将 Python 函数应用于 Pandas 分组数据帧 - 加速计算的最有效方法是什么？

Question

I'm dealing with quite large Pandas DataFrame - my dataset resembles a following df setup :我正在处理相当大的 Pandas DataFrame - 我的数据集类似于以下df设置：

import pandas as pd
import numpy  as np

#--------------------------------------------- SIZING PARAMETERS :
R1 =                    20        # .repeat( repeats = R1 )
R2 =                    10        # .repeat( repeats = R2 )
R3 =                541680        # .repeat( repeats = [ R3, R4 ] )
R4 =                576720        # .repeat( repeats = [ R3, R4 ] )
T  =                 55920        # .tile( , T)
A1 = np.arange( 0, 2708400, 100 ) # ~ 20x re-used
A2 = np.arange( 0, 2883600, 100 ) # ~ 20x re-used

#--------------------------------------------- DataFrame GENERATION :
df = pd.DataFrame.from_dict(
         { 'measurement_id':        np.repeat( [0, 1], repeats = [ R3, R4 ] ), 
           'time':np.concatenate( [ np.repeat( A1,     repeats = R1 ),
                                    np.repeat( A2,     repeats = R1 ) ] ), 
           'group':        np.tile( np.repeat( [0, 1], repeats = R2 ), T ),
           'object':       np.tile( np.arange( 0, R1 ),                T )
           }
        )

#--------------------------------------------- DataFrame RE-PROCESSING :
df = pd.concat( [ df,
                  df                                                  \
                    .groupby( ['measurement_id', 'time', 'group'] )    \
                    .apply( lambda x: np.random.uniform( 0, 100, 10 ) ) \
                    .explode()                                           \
                    .astype( 'float' )                                    \
                    .to_frame( 'var' )                                     \
                    .reset_index( drop = True )
                  ], axis = 1
                )

Note: For the purpose of having a minimal example, it can be easily subsetted (for example with df.loc[df['time'] <= 400, :] ), but since I simulate the data anyway I thought that original size would give a better overview.注意：为了有一个最小的例子，它可以很容易地df.loc[df['time'] <= 400, :] （例如使用df.loc[df['time'] <= 400, :] ），但由于我无论如何模拟数据，我认为原始大小会给出更好的概述。

For each group defined by ['measurement_id', 'time', 'group'] I need to call the following function:对于['measurement_id', 'time', 'group']定义的每个组['measurement_id', 'time', 'group']我需要调用以下函数：

from sklearn.cluster import SpectralClustering
from pandarallel     import pandarallel

def cluster( x, index ):
    if len( x ) >= 2:
        data = np.asarray( x )[:, np.newaxis]
        clustering = SpectralClustering( n_clusters   =  5,
                                         random_state = 42
                                         ).fit( data )
        return pd.Series( clustering.labels_ + 1, index = index )
    else:
        return pd.Series( np.nan, index = index )

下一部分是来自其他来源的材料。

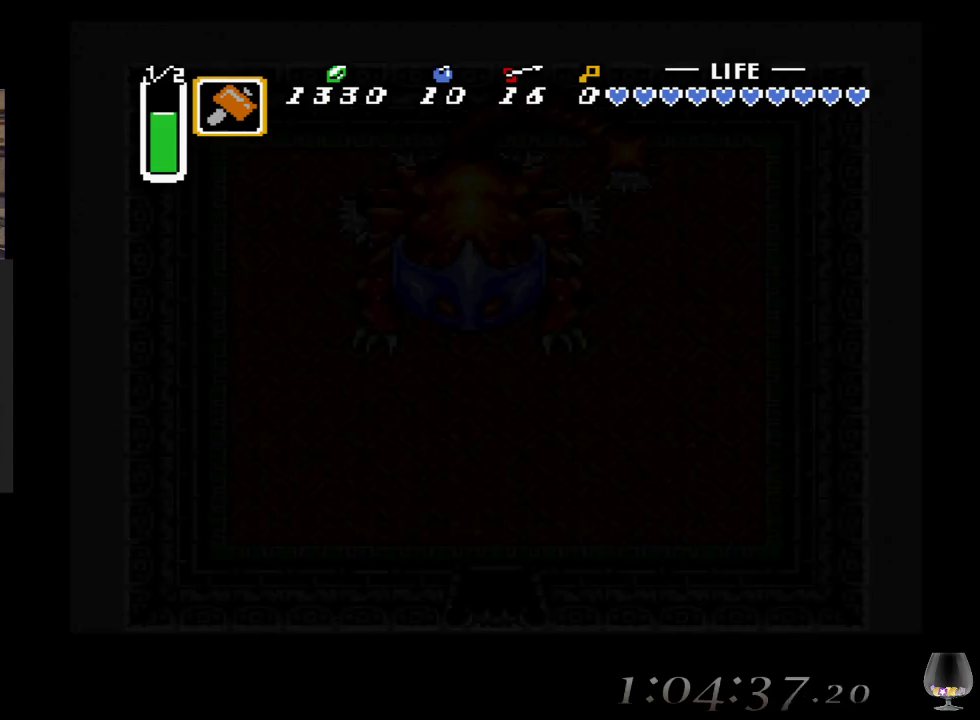
{"buttons": [], "left_stick": "center", "events": []}
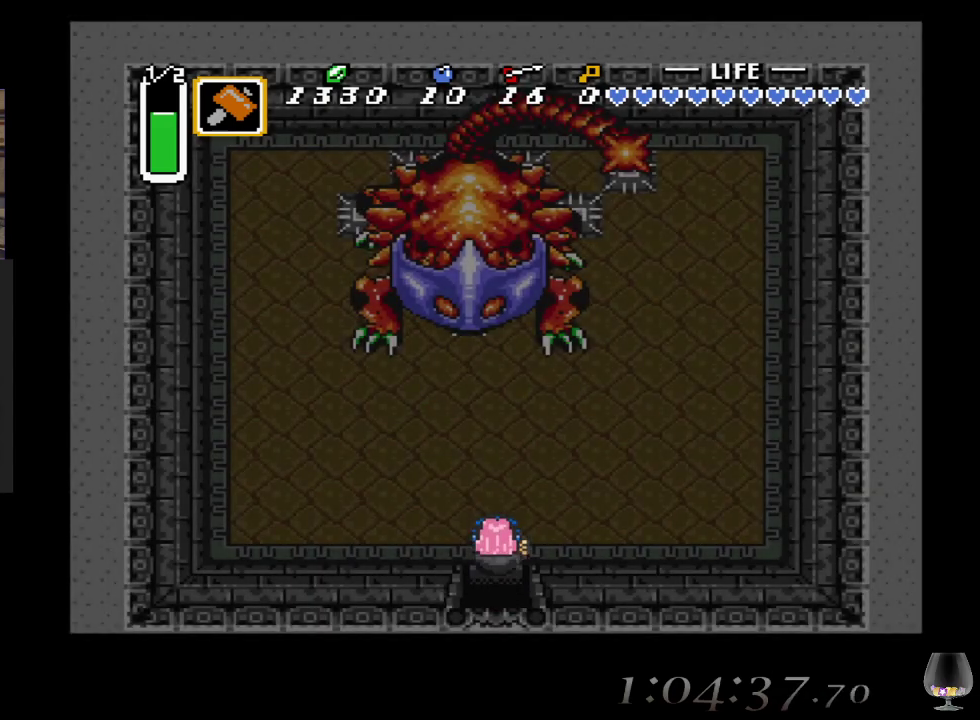
{"buttons": [], "left_stick": "center", "events": []}
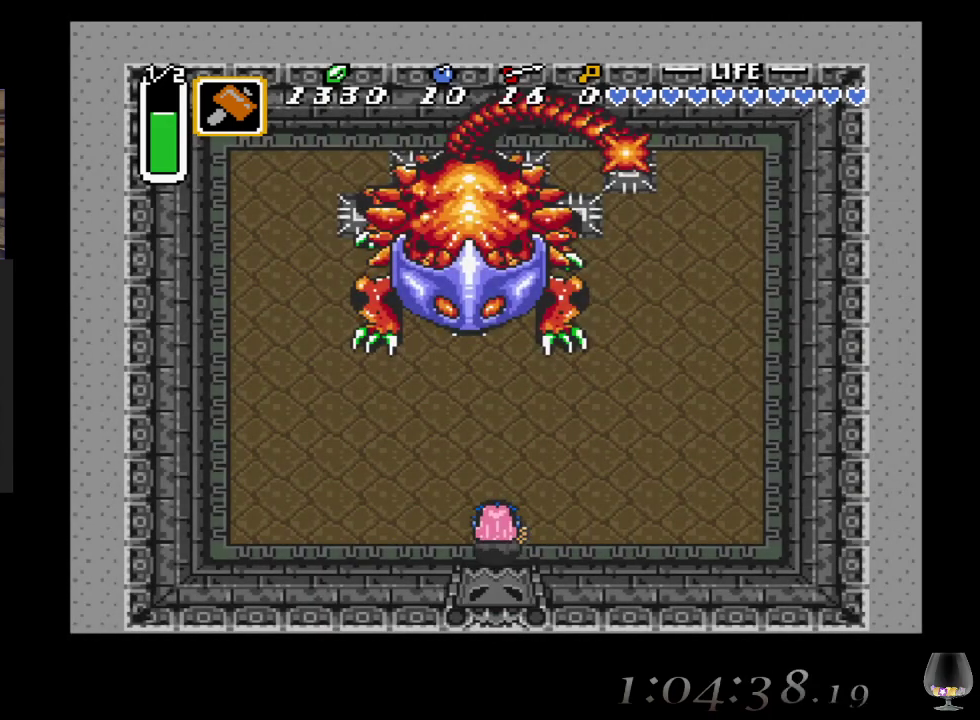
{"buttons": ["CROSS"], "left_stick": "center", "events": [[183, "CROSS", "down"]]}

To enhance the performance I tried two approaches:为了提高性能，我尝试了两种方法：

Pandarallel package潘达列包

First approach was to parallelise the computations using pandarallel package:第一种方法是使用pandarallel包并行计算：

pandarallel.initialize( progress_bar = True )
df \
  .groupby( ['measurement_id', 'time', 'group'] ) \
  .parallel_apply( lambda x: cluster( x['var'], x['object'] ) )

However, this seems to be sub-optimal as it consumes a lot of RAM and not all cores are used in computations ( even despite specifying the number of cores explicitly in the pandarallel.initialize() method ).然而，这似乎是次优的，因为它消耗大量 RAM，并且并非所有内核都用于计算（即使在pandarallel.initialize()方法中明确指定了内核数）。 Also, sometimes computations are terminated with various errors, although I have not had a chance to find a reason for that ( possibly a lack of RAM? ).此外，有时计算会因各种错误而终止，尽管我还没有机会找到原因（可能是 RAM 不足？）。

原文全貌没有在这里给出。